* ASSIGNED TASK: Restate all the entries exactly as they appear, apart from the pictures.

(DATASET)

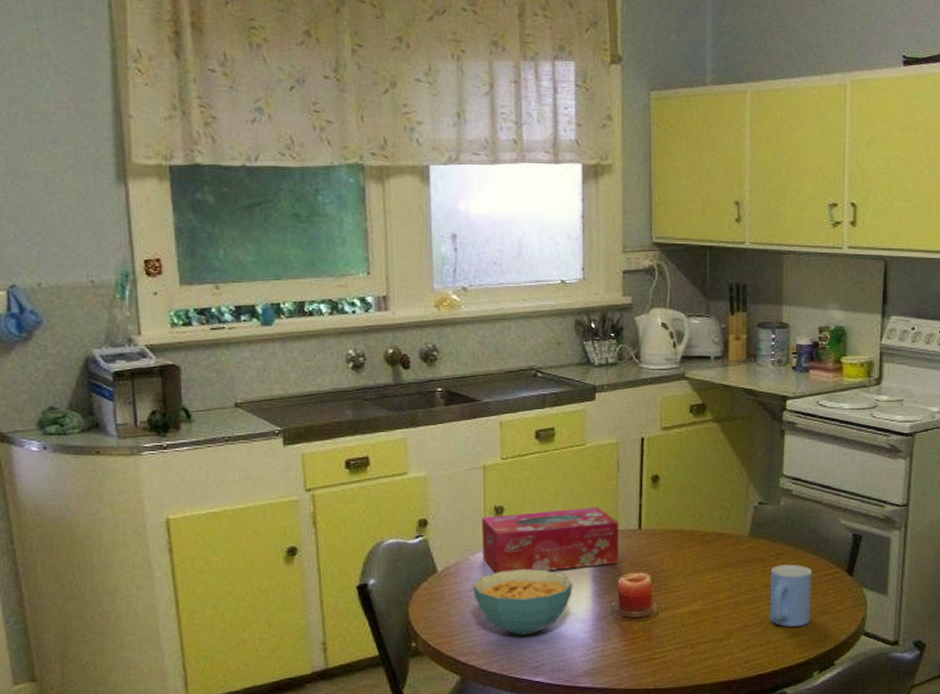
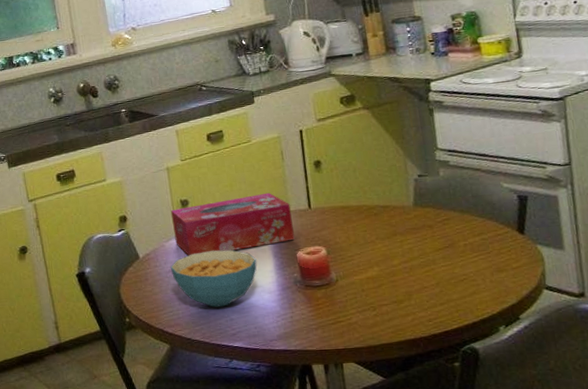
mug: present [769,565,813,627] -> none [440,228,488,286]

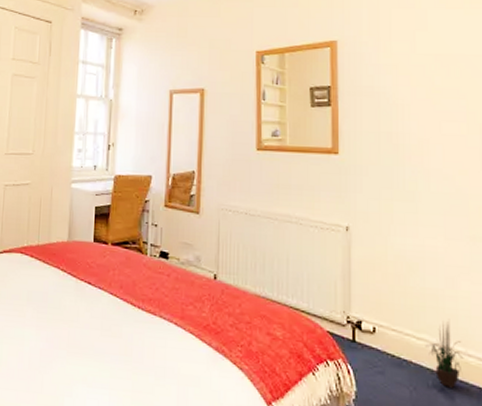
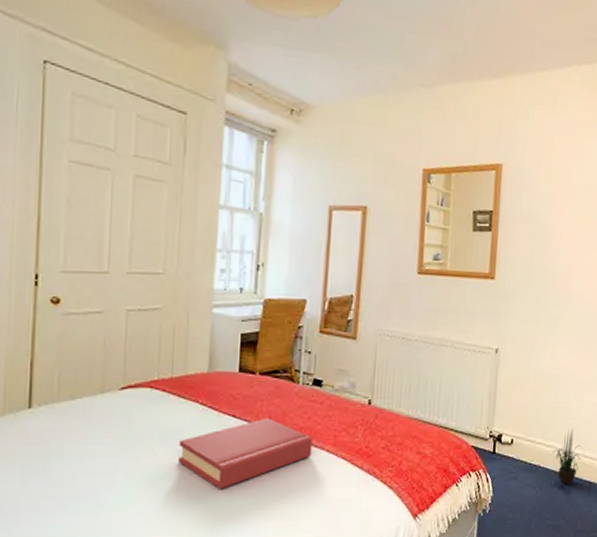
hardback book: none [43,286,161,353] -> present [178,418,313,489]

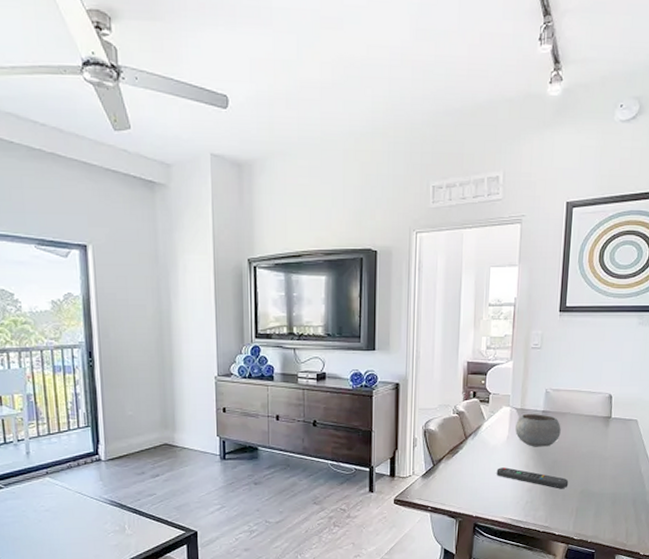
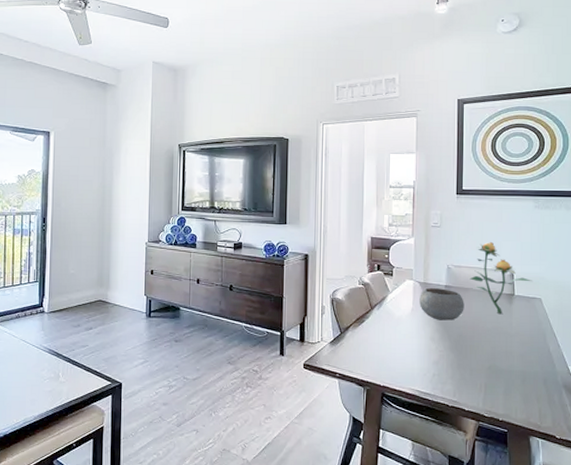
remote control: present [496,467,569,489] -> none [402,339,475,364]
flower: none [568,362,630,437] -> present [470,241,532,314]

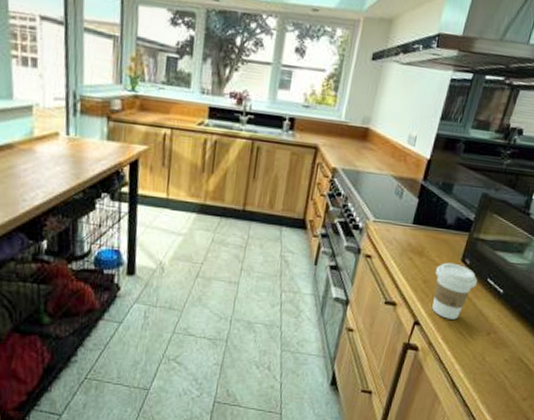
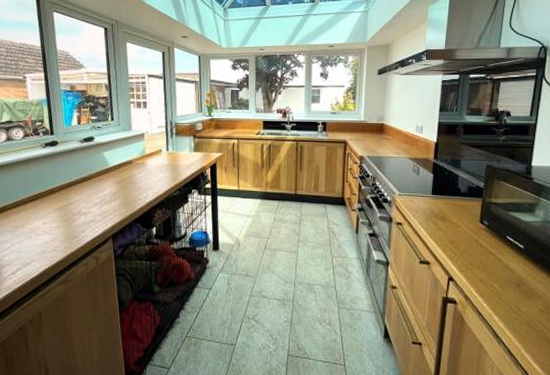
coffee cup: present [432,262,478,320] -> none [458,224,498,274]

(End DATASET)

* COMPLETED TASK:
mug: present [769,565,813,627] -> none [440,228,488,286]

hardback book: none [43,286,161,353] -> present [178,418,313,489]

remote control: present [496,467,569,489] -> none [402,339,475,364]
flower: none [568,362,630,437] -> present [470,241,532,314]

coffee cup: present [432,262,478,320] -> none [458,224,498,274]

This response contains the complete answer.